The present SIRD model was able to describe the outbreaks, obtaining the kinetic of infection, the kinetic of recovery as well as the kinetic of death. The Italian best fit initial kinetic of infection was lower (half) than the Chinese one, probably because the Italian outbreaks are mainly based in small hospitals/cities, whereas the main Chinese outbreak was in the metropolitan city of Wuhan. However, the decrease time of this kinetic in the Italian outbreak was slower than in the Chinese outbreak, probably due to the delayed lockdown and initial weaker restrictions. Therefore, despite a lower average ℛ0, 3.9 in Italy versus 8.3 in Hubei, the longer Italian epidemic produced much more COVID-19 cases.
The Italian epidemic showed a higher death kinetic, causing at the end of infection 10 times the Chinese deaths (modeling results).

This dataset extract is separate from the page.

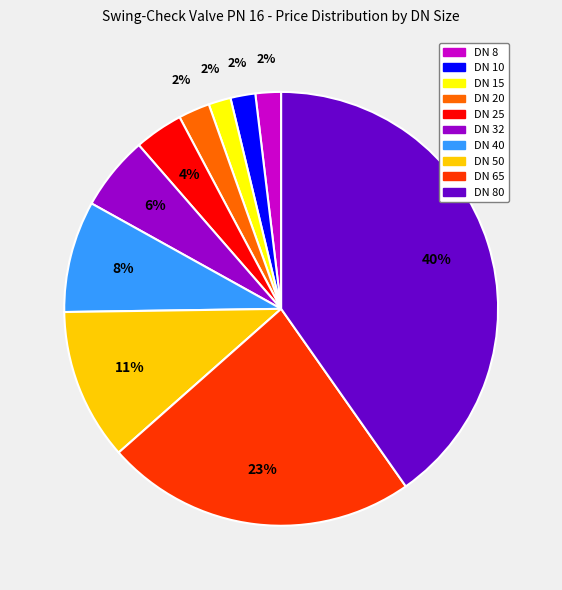

The DN 32 slice represents 6% of the pie. True or false?

True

This, along with a very slow recovery kinetic, proved that most of the reported cases in Italy are related to severe infections, therefore the epidemiologic data could be highly underestimated in the total number of cases as well as in the recovered cases.
On the contrary, according to the data released so far, the Draconian lockdown measures taken by the Chinese government have been more effective, extinguishing in 1 month an outbreak that was potentially more dangerous than the Italian one.
Data Availability
The data that support the findings of this study are openly available from the 2019 Novel Coronavirus COVID-19 (2019-nCoV) Data Repository by Johns Hopkins CSSE
https://github.com/CSSEGISandData/COVID-19
https://it.mathworks.com/matlabcentral/fileexchange/74838-sird-model-for-covid-19-outbreaks
Acknowledgements
Thanks to professor Gaetano Lamberti for the constructive discussions and for the pre-reviewing of the manuscript.